Au temps de Charlemagne il y avait des confesseurs dans les armées. Charles en avait un pour lui en titre d’office : il s’appelait Valdon, et était abbé d’Augie près de Constance.

Il était permis de se confesser à un laïque, et même à une femme, en cas de nécessité[2]. Cette permission dura très-longtemps ; c’est pourquoi Joinville dit qu’il confessa en Afrique un chevalier, et qu’il lui donna l’absolution, selon le pouvoir qu’il en avait. « Ce n’est pas tout à fait un sacrement, dit saint Thomas, mais c’est comme sacrement. »

On peut regarder la confession comme le plus grand frein des crimes secrets. Les sages de l’antiquité avaient embrassé l’ombre de cette pratique salutaire.

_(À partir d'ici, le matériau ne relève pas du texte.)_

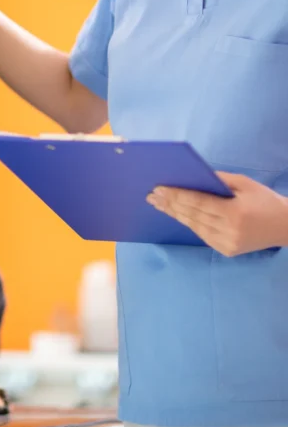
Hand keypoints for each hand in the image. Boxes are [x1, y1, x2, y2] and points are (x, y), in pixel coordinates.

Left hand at [147, 172, 287, 256]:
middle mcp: (229, 230)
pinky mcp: (227, 250)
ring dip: (175, 214)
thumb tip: (191, 175)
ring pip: (194, 226)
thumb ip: (218, 180)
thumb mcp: (245, 184)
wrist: (286, 226)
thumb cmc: (264, 200)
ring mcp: (227, 243)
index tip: (158, 189)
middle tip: (151, 196)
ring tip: (159, 205)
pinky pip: (202, 234)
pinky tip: (177, 215)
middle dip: (170, 204)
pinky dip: (189, 223)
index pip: (198, 202)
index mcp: (235, 212)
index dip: (176, 195)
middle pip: (192, 215)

On s’était confessé dans les expiations chez les Égyptiens et chez les Grecs, et dans presque toutes les célébrations de leurs mystères. Marc-Aurèle, en s’associant aux mystères de Cérès-Éleusine, se confessa à l’hiérophante.

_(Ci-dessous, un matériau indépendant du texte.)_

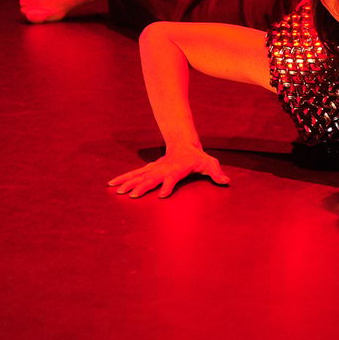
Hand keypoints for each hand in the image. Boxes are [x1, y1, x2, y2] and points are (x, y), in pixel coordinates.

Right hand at [108, 146, 229, 198]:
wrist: (183, 144)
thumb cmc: (197, 158)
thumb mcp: (209, 163)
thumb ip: (216, 172)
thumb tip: (226, 181)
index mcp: (177, 169)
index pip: (173, 178)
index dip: (168, 185)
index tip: (163, 195)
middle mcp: (163, 169)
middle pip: (151, 178)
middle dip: (141, 187)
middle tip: (130, 195)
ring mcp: (154, 169)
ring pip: (139, 176)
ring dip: (127, 183)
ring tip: (116, 191)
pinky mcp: (149, 169)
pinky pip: (134, 174)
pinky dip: (123, 178)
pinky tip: (112, 185)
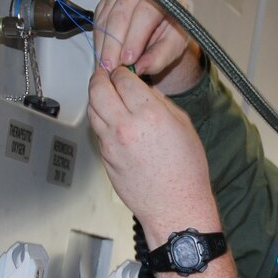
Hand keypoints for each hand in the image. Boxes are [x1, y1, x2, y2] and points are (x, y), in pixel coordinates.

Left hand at [87, 66, 215, 246]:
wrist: (175, 207)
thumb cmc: (185, 173)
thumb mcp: (183, 126)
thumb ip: (161, 103)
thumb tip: (144, 90)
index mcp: (149, 114)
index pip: (123, 78)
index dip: (123, 71)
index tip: (125, 71)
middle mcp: (126, 126)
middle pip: (98, 88)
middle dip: (101, 77)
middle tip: (106, 74)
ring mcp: (111, 143)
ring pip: (92, 108)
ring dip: (97, 97)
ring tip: (106, 94)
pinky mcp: (105, 157)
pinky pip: (97, 130)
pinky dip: (100, 118)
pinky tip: (111, 118)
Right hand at [93, 0, 202, 94]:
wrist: (164, 28)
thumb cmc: (172, 32)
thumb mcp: (175, 47)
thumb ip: (161, 57)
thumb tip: (141, 67)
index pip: (145, 13)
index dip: (135, 37)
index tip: (128, 59)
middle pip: (120, 14)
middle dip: (114, 45)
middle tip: (112, 67)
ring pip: (106, 18)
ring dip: (104, 45)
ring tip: (106, 67)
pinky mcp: (107, 1)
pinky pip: (99, 21)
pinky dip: (99, 41)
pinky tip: (103, 57)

Cet usage, si saintement établi chez les chrétiens, fut malheureusement depuis l’occasion des plus funestes abus. La faiblesse du sexe rendit quelquefois les femmes plus dépendantes de leurs confesseurs que de leurs époux. Presque tous ceux qui confessèrent les reines se servirent de cet empire secret et sacré pour entrer dans les affaires d’État. Lorsqu’un religieux domina sur la conscience d’un souverain, tous ses confrères s’en prévalurent ; et plusieurs employèrent le crédit du confesseur pour se venger de leurs ennemis. Enfin il arriva que, dans les divisions entre les empereurs et les papes, dans les factions des villes, les prêtres ne donnaient pas l’absolution à ceux qui n’étaient pas de leur parti. C’est ce qu’on a vu en France du temps du roi Henri IV ; presque tous les confesseurs refusaient d’absoudre les sujets qui reconnaissaient leur roi. La facilité de séduire les jeunes personnes et de les porter au crime dans le tribunal même de la pénitence fut encore un écueil très-dangereux. Telle est la déplorable condition des hommes, que les remèdes les plus divins ont été tournés en poisons.

La religion chrétienne ne s’était point encore étendue au nord plus loin que les conquêtes de Charlemagne. La Scandinavie, le

  1. Que d’autres nomment le quatrième. (Note de Voltaire.)
  2. Voyez les Éclaircissements. (Mélanges, année 1763). (Id.)